Problem to work on => Give the number of lines in the material below that hold "dashed", and nothing besides.

Exercise input Block Start

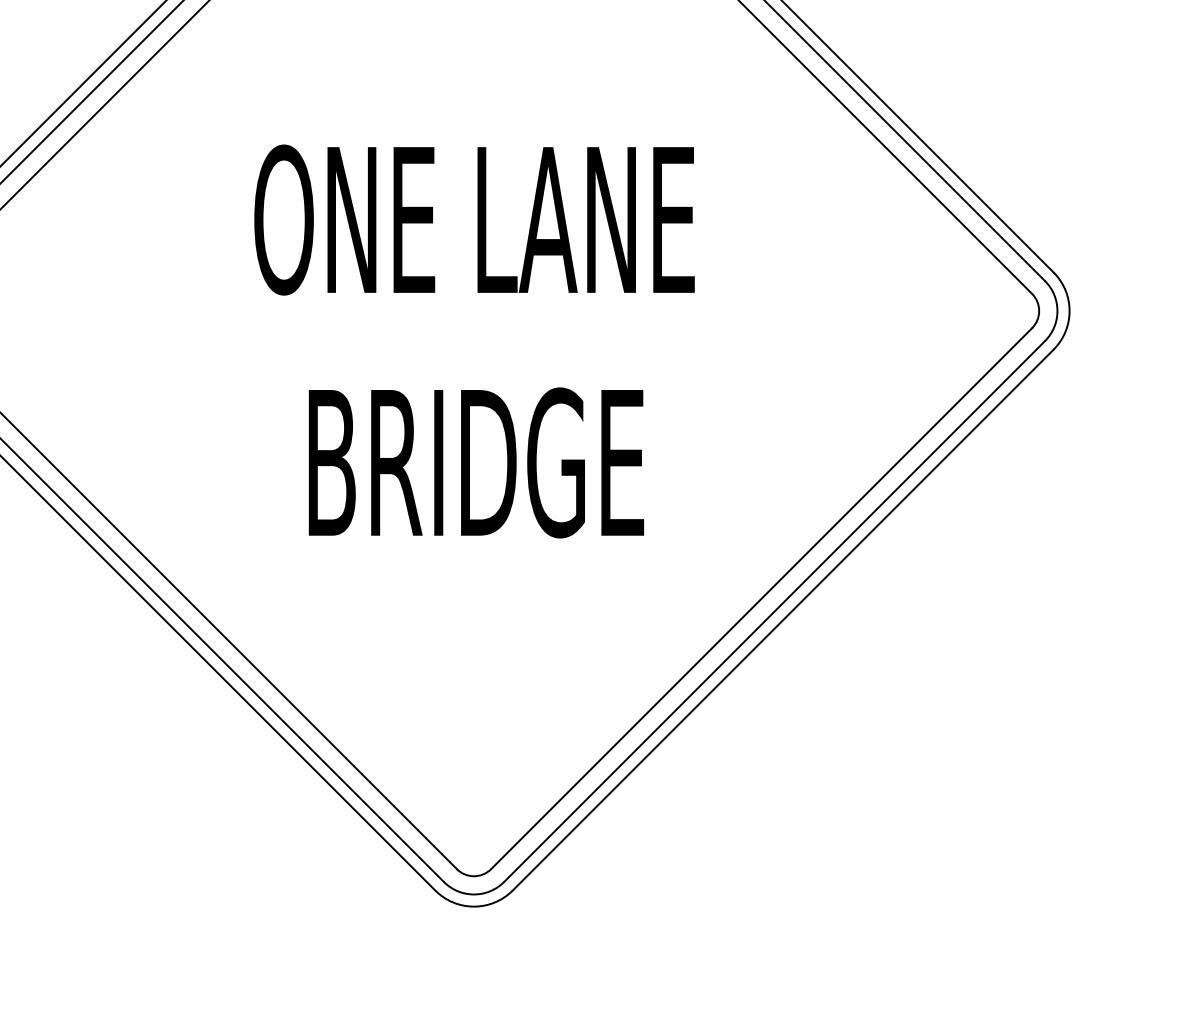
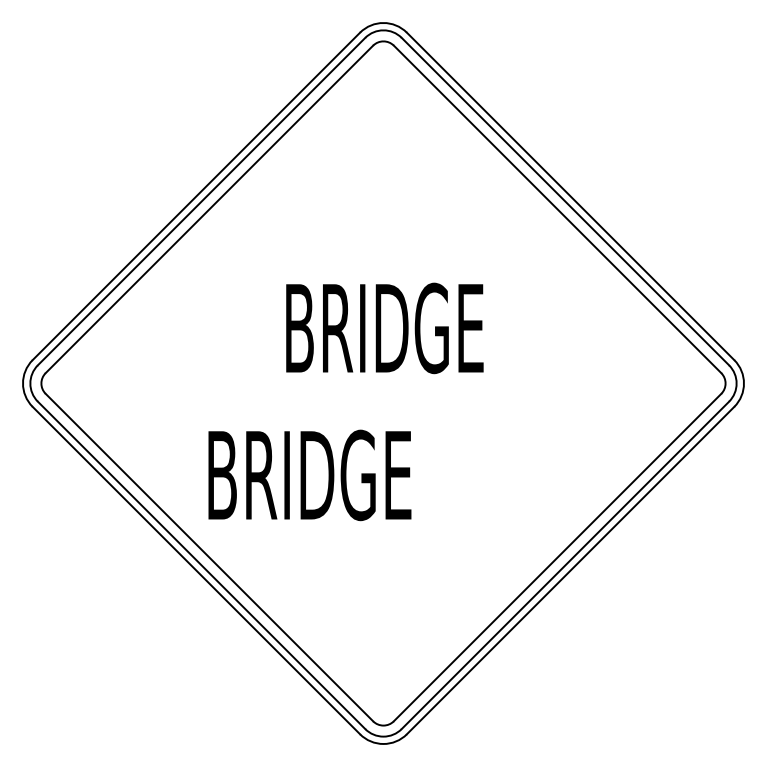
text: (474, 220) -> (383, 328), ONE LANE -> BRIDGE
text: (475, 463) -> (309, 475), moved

Exercise input Block End
Exercise input Block Start

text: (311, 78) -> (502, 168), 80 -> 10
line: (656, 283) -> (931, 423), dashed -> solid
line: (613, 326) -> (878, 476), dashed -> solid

Exercise input Block End
Exercise input Block Start

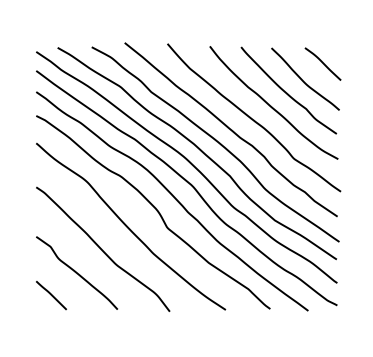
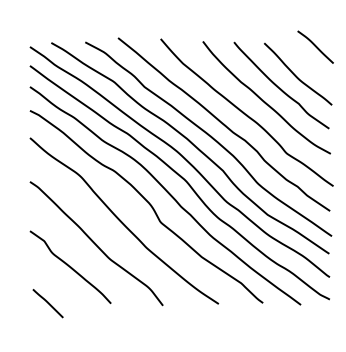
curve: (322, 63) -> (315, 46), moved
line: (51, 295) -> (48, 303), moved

Exercise input Block End

Exercise output => 2